Борис подтолкнул вперед тело, с засевшей внутри курицей-стилистом. Тело шагнуло в зал, прокукарекало:
— Хай…, парни.
«Ребята, черт тебя дери — ребята! — мысленно скрипнул зубами Завьялов. — Мы почти двадцать лет приветствуем друг друга «хай, ребята!»»
— Завя-а-ань!!! — привставая над уставленным столом, прорычал Косой. — Ты где же подорвался, растуды-т тебя налево?!?!
Кеша шагнул к Косолапову, как Аня Каренина навстречу паровозу. Обреченно, но стремительно. С осознанием важности действа.
П о д м я л о тоже одинаково.
Косолапов облапил тело, тело жалко пискнуло.
Друзья приветствовали Борю шумно, пищание расслышал только Коля:
— Ты чо, Завянь, опять не привязанным ездил? — шепнул, намекая другу Боре на его фрондерское нежелание пользоваться в машине ремнями безопасности. — О руль саданулся, ребра отшиб?

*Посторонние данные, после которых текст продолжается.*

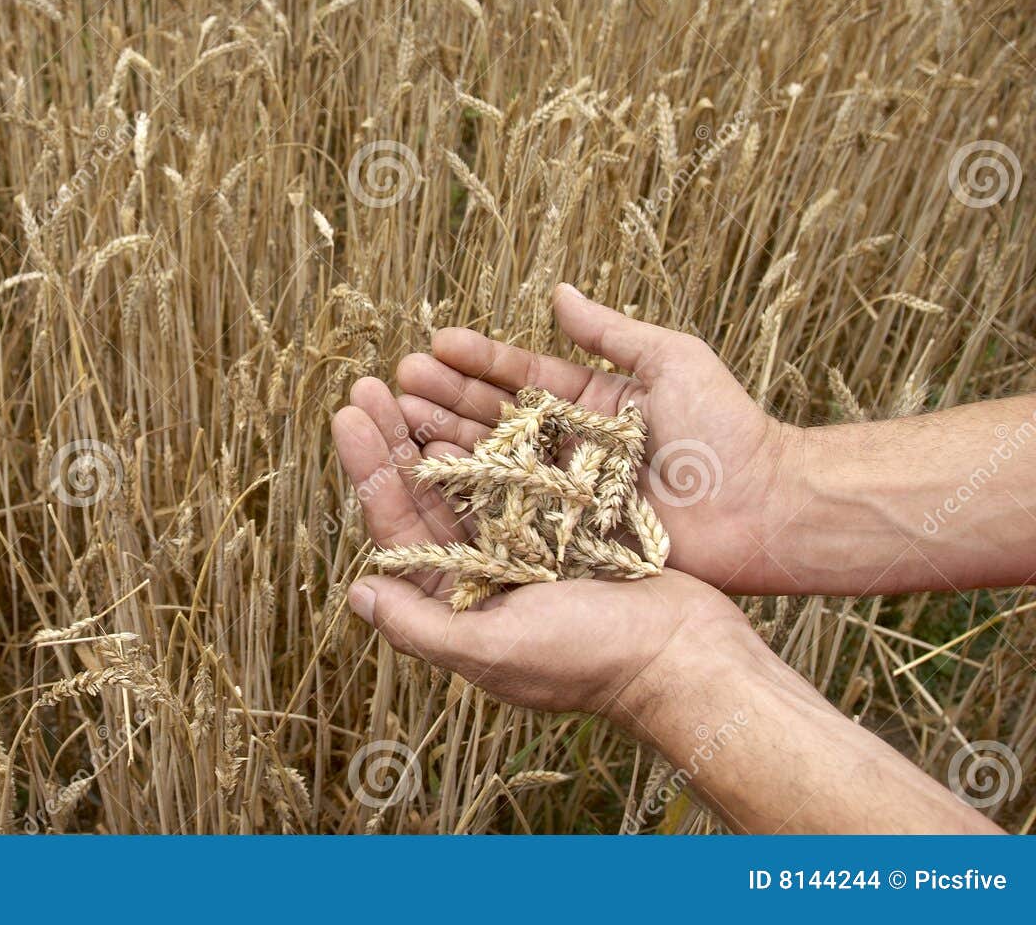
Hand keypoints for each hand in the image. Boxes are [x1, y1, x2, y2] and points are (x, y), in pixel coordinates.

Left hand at [330, 383, 752, 715]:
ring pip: (468, 476)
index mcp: (458, 604)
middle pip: (425, 494)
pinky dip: (497, 437)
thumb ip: (421, 625)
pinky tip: (477, 400)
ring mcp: (527, 546)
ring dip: (439, 427)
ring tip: (413, 378)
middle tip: (368, 383)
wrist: (688, 655)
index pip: (398, 528)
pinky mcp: (568, 525)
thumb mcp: (494, 648)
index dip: (370, 471)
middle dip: (394, 438)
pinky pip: (520, 472)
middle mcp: (485, 573)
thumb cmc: (591, 659)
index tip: (348, 415)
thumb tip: (356, 592)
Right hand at [390, 283, 801, 593]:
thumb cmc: (727, 429)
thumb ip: (611, 333)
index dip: (476, 360)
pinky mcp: (566, 536)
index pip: (519, 377)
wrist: (763, 507)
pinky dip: (468, 495)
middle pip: (492, 418)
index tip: (434, 343)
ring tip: (399, 418)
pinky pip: (510, 513)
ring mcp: (563, 494)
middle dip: (444, 397)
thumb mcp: (672, 360)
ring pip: (491, 462)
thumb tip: (558, 295)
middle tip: (397, 380)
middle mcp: (568, 448)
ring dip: (444, 439)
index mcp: (590, 404)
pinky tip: (429, 474)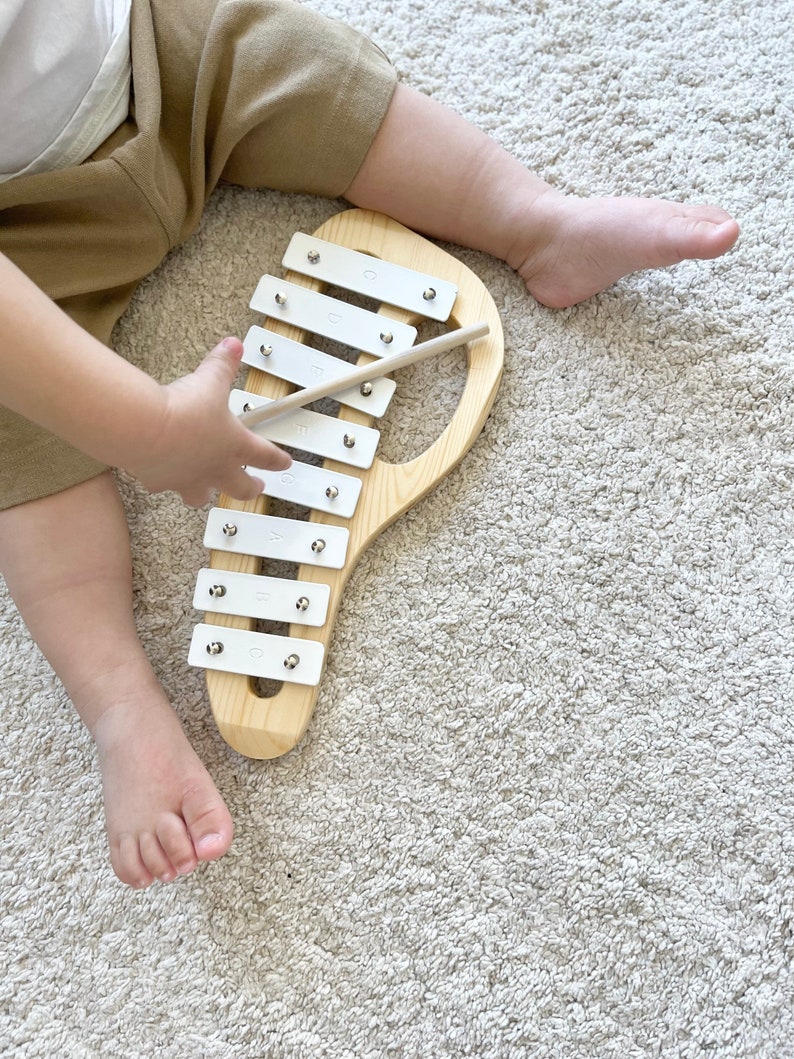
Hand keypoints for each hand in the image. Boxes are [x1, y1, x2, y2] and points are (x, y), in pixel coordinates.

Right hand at [126, 337, 290, 505]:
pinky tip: (161, 474)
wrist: (145, 429)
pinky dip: (164, 481)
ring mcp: (188, 479)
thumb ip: (223, 364)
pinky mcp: (159, 482)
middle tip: (254, 487)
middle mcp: (214, 469)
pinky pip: (165, 487)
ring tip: (205, 491)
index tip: (285, 464)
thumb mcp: (210, 380)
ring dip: (206, 493)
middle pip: (242, 489)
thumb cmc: (183, 411)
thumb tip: (233, 346)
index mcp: (235, 446)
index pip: (266, 456)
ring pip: (202, 496)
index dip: (279, 460)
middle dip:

Стилист проявил догадливость. Кивнул. И палец предъявил. Обмотанный изолентой мизинец.
— Сейчас залечим все простуды, — недоверчиво разглядывая замотанный «раненый» палец, пообещал Косой. — Ребята. Раздвиньтесь. Боря п р и б о л е л, пора принять профилактическую дозу.
Увлекаемый мощной байкерской фигурой Косолапова стилист пошкандыбал к столу.
Завьялов, бедным конотопским родственником, застыл на пороге вип-ложи. Призывая мысленно на голову стилиста Капустина ушат помоев, гром небесный, хороший хук под челюсть.
— Ой, парни! — опомнился Иннокентий.
«Чтоб ты сдох! чтоб тебя Жюли прибила! а я помогу и придержу!!»
— Я же сегодня не один! Позвольте вам представить…
«Хорошо, что в «милостивые государи» на нервах не занесло…»
— Это мой хороший знакомый…
Капустин провякал сочиненную байку насчет болезни Лели и внезапного приезда друга ее нежной юности — Михаила Борисовича из Конотопа. Врать друзьям, хорошо изучившим каждый листочек, когда-то пышного, а ныне скудного генеалогического древа Завьяловых, Борис не решился. Посоветовал парикмахеру напирать на прежние амуры бабушки. Мол, Леля приболела. А к ней свалился дружище Михаил. Затемпературившая Леля попросила внука р а з в е я т ь дядю Мишу по столичным достопримечательностям.